**What is required**
Reproduce the records that follow in full, excluding any picture they contain.

[Stored data entries]

####

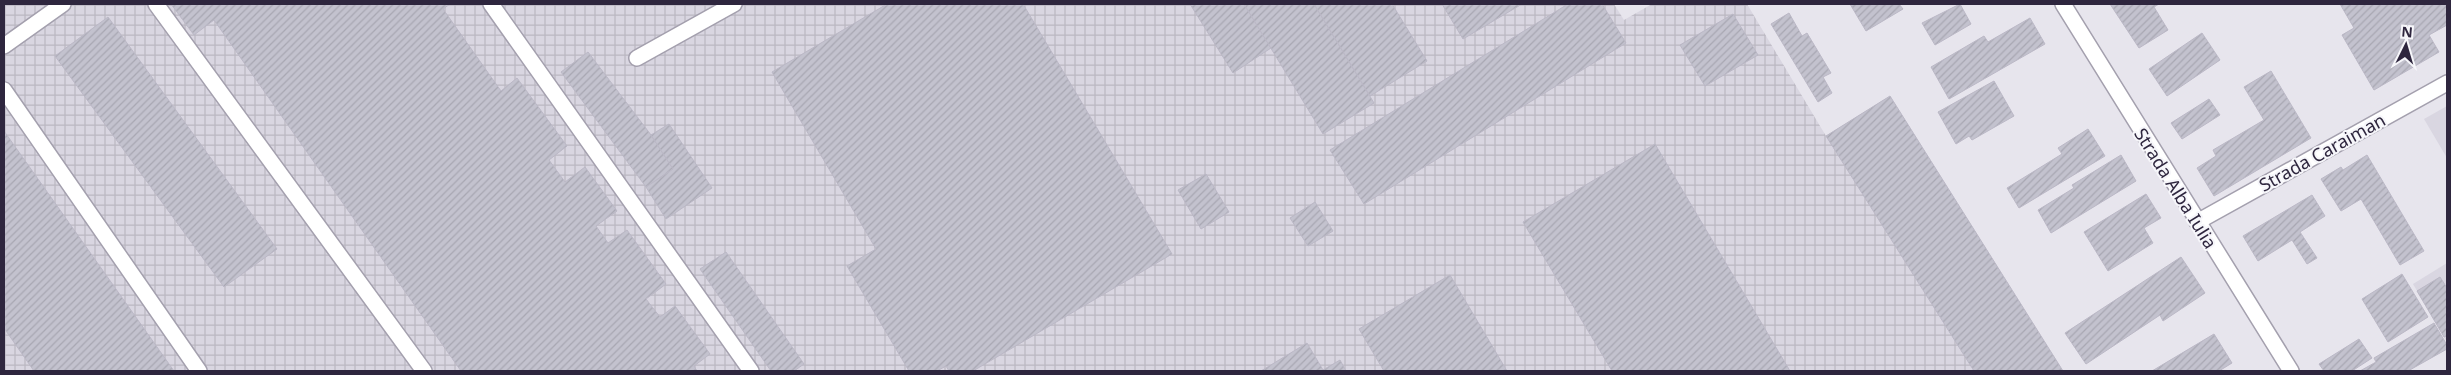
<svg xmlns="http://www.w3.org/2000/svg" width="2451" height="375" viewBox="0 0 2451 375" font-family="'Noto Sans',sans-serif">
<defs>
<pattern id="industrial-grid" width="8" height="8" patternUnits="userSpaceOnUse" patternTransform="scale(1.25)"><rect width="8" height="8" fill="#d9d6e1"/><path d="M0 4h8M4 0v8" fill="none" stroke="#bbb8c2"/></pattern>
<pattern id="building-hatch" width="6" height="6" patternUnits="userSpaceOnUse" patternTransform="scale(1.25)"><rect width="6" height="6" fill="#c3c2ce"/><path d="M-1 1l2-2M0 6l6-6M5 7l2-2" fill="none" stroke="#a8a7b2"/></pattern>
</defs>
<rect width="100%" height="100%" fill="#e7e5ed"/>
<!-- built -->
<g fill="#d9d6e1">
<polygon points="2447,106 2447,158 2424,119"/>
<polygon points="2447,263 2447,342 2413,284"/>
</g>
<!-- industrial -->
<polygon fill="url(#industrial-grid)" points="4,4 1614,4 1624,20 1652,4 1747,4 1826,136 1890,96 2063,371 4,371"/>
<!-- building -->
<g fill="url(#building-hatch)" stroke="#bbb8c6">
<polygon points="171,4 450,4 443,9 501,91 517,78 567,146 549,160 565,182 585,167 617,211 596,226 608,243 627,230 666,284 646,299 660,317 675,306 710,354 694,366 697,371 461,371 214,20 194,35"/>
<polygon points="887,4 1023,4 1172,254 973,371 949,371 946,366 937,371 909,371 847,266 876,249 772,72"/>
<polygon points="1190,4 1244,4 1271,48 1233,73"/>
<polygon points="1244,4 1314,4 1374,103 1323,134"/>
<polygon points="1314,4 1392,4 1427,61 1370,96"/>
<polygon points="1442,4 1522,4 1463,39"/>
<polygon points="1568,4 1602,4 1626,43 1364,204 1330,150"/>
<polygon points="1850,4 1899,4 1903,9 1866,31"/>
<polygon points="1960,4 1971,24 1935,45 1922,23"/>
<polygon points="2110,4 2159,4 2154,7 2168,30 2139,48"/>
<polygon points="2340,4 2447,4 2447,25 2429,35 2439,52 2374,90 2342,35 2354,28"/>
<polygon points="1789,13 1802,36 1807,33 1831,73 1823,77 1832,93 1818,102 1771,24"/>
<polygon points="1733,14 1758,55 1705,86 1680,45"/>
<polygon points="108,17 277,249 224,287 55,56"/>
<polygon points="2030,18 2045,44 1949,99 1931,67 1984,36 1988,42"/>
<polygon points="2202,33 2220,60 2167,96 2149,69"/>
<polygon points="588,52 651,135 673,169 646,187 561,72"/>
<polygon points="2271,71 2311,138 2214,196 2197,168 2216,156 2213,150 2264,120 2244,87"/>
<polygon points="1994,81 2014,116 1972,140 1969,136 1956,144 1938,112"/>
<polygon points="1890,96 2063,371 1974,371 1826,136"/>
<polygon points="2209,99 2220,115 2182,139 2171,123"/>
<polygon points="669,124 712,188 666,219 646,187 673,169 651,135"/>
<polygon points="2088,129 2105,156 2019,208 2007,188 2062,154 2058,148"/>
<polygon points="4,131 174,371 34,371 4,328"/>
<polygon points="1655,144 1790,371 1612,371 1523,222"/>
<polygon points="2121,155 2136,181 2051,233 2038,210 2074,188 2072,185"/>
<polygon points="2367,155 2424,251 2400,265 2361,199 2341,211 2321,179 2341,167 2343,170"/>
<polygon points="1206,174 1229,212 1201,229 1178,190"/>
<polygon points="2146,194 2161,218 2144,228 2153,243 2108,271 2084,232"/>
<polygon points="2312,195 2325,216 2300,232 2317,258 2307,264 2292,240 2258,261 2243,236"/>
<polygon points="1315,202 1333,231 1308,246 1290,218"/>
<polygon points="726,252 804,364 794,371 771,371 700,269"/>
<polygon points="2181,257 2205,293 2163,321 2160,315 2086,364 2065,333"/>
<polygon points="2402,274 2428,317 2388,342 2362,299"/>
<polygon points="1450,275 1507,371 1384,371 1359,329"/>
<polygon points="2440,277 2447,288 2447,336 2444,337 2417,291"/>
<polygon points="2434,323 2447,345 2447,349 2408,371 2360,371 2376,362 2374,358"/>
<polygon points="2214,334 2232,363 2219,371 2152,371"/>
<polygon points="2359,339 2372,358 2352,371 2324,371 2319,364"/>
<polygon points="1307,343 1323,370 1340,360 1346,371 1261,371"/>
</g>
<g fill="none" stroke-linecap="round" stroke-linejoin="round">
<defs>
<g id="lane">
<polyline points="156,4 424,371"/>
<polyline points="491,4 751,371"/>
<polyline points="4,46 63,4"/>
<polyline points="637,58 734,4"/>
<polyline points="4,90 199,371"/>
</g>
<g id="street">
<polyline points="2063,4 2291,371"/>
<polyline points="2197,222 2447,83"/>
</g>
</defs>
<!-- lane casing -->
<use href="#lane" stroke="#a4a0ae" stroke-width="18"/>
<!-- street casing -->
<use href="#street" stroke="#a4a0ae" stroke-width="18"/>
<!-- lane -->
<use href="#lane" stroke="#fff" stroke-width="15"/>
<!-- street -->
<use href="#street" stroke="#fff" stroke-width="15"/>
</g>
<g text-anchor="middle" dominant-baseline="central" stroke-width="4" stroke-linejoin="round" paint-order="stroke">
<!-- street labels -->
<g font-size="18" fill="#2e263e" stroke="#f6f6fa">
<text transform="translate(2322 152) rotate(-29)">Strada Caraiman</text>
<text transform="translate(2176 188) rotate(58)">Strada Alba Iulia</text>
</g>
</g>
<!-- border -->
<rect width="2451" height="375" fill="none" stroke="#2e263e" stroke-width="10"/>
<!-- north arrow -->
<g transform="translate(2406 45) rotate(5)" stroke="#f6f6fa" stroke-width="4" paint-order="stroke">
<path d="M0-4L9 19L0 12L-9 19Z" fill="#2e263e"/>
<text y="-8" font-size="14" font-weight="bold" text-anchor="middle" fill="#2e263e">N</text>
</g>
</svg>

####

**Task result**
<svg xmlns="http://www.w3.org/2000/svg" width="2451" height="375" viewBox="0 0 2451 375" font-family="'Noto Sans',sans-serif">
<defs>
<pattern id="industrial-grid" width="8" height="8" patternUnits="userSpaceOnUse" patternTransform="scale(1.25)"><rect width="8" height="8" fill="#d9d6e1"/><path d="M0 4h8M4 0v8" fill="none" stroke="#bbb8c2"/></pattern>
<pattern id="building-hatch" width="6" height="6" patternUnits="userSpaceOnUse" patternTransform="scale(1.25)"><rect width="6" height="6" fill="#c3c2ce"/><path d="M-1 1l2-2M0 6l6-6M5 7l2-2" fill="none" stroke="#a8a7b2"/></pattern>
</defs>
<rect width="100%" height="100%" fill="#e7e5ed"/>
<!-- built -->
<g fill="#d9d6e1">
<polygon points="2447,106 2447,158 2424,119"/>
<polygon points="2447,263 2447,342 2413,284"/>
</g>
<!-- industrial -->
<polygon fill="url(#industrial-grid)" points="4,4 1614,4 1624,20 1652,4 1747,4 1826,136 1890,96 2063,371 4,371"/>
<!-- building -->
<g fill="url(#building-hatch)" stroke="#bbb8c6">
<polygon points="171,4 450,4 443,9 501,91 517,78 567,146 549,160 565,182 585,167 617,211 596,226 608,243 627,230 666,284 646,299 660,317 675,306 710,354 694,366 697,371 461,371 214,20 194,35"/>
<polygon points="887,4 1023,4 1172,254 973,371 949,371 946,366 937,371 909,371 847,266 876,249 772,72"/>
<polygon points="1190,4 1244,4 1271,48 1233,73"/>
<polygon points="1244,4 1314,4 1374,103 1323,134"/>
<polygon points="1314,4 1392,4 1427,61 1370,96"/>
<polygon points="1442,4 1522,4 1463,39"/>
<polygon points="1568,4 1602,4 1626,43 1364,204 1330,150"/>
<polygon points="1850,4 1899,4 1903,9 1866,31"/>
<polygon points="1960,4 1971,24 1935,45 1922,23"/>
<polygon points="2110,4 2159,4 2154,7 2168,30 2139,48"/>
<polygon points="2340,4 2447,4 2447,25 2429,35 2439,52 2374,90 2342,35 2354,28"/>
<polygon points="1789,13 1802,36 1807,33 1831,73 1823,77 1832,93 1818,102 1771,24"/>
<polygon points="1733,14 1758,55 1705,86 1680,45"/>
<polygon points="108,17 277,249 224,287 55,56"/>
<polygon points="2030,18 2045,44 1949,99 1931,67 1984,36 1988,42"/>
<polygon points="2202,33 2220,60 2167,96 2149,69"/>
<polygon points="588,52 651,135 673,169 646,187 561,72"/>
<polygon points="2271,71 2311,138 2214,196 2197,168 2216,156 2213,150 2264,120 2244,87"/>
<polygon points="1994,81 2014,116 1972,140 1969,136 1956,144 1938,112"/>
<polygon points="1890,96 2063,371 1974,371 1826,136"/>
<polygon points="2209,99 2220,115 2182,139 2171,123"/>
<polygon points="669,124 712,188 666,219 646,187 673,169 651,135"/>
<polygon points="2088,129 2105,156 2019,208 2007,188 2062,154 2058,148"/>
<polygon points="4,131 174,371 34,371 4,328"/>
<polygon points="1655,144 1790,371 1612,371 1523,222"/>
<polygon points="2121,155 2136,181 2051,233 2038,210 2074,188 2072,185"/>
<polygon points="2367,155 2424,251 2400,265 2361,199 2341,211 2321,179 2341,167 2343,170"/>
<polygon points="1206,174 1229,212 1201,229 1178,190"/>
<polygon points="2146,194 2161,218 2144,228 2153,243 2108,271 2084,232"/>
<polygon points="2312,195 2325,216 2300,232 2317,258 2307,264 2292,240 2258,261 2243,236"/>
<polygon points="1315,202 1333,231 1308,246 1290,218"/>
<polygon points="726,252 804,364 794,371 771,371 700,269"/>
<polygon points="2181,257 2205,293 2163,321 2160,315 2086,364 2065,333"/>
<polygon points="2402,274 2428,317 2388,342 2362,299"/>
<polygon points="1450,275 1507,371 1384,371 1359,329"/>
<polygon points="2440,277 2447,288 2447,336 2444,337 2417,291"/>
<polygon points="2434,323 2447,345 2447,349 2408,371 2360,371 2376,362 2374,358"/>
<polygon points="2214,334 2232,363 2219,371 2152,371"/>
<polygon points="2359,339 2372,358 2352,371 2324,371 2319,364"/>
<polygon points="1307,343 1323,370 1340,360 1346,371 1261,371"/>
</g>
<g fill="none" stroke-linecap="round" stroke-linejoin="round">
<defs>
<g id="lane">
<polyline points="156,4 424,371"/>
<polyline points="491,4 751,371"/>
<polyline points="4,46 63,4"/>
<polyline points="637,58 734,4"/>
<polyline points="4,90 199,371"/>
</g>
<g id="street">
<polyline points="2063,4 2291,371"/>
<polyline points="2197,222 2447,83"/>
</g>
</defs>
<!-- lane casing -->
<use href="#lane" stroke="#a4a0ae" stroke-width="18"/>
<!-- street casing -->
<use href="#street" stroke="#a4a0ae" stroke-width="18"/>
<!-- lane -->
<use href="#lane" stroke="#fff" stroke-width="15"/>
<!-- street -->
<use href="#street" stroke="#fff" stroke-width="15"/>
</g>
<g text-anchor="middle" dominant-baseline="central" stroke-width="4" stroke-linejoin="round" paint-order="stroke">
<!-- street labels -->
<g font-size="18" fill="#2e263e" stroke="#f6f6fa">
<text transform="translate(2322 152) rotate(-29)">Strada Caraiman</text>
<text transform="translate(2176 188) rotate(58)">Strada Alba Iulia</text>
</g>
</g>
<!-- border -->
<rect width="2451" height="375" fill="none" stroke="#2e263e" stroke-width="10"/>
<!-- north arrow -->
<g transform="translate(2406 45) rotate(5)" stroke="#f6f6fa" stroke-width="4" paint-order="stroke">
<path d="M0-4L9 19L0 12L-9 19Z" fill="#2e263e"/>
<text y="-8" font-size="14" font-weight="bold" text-anchor="middle" fill="#2e263e">N</text>
</g>
</svg>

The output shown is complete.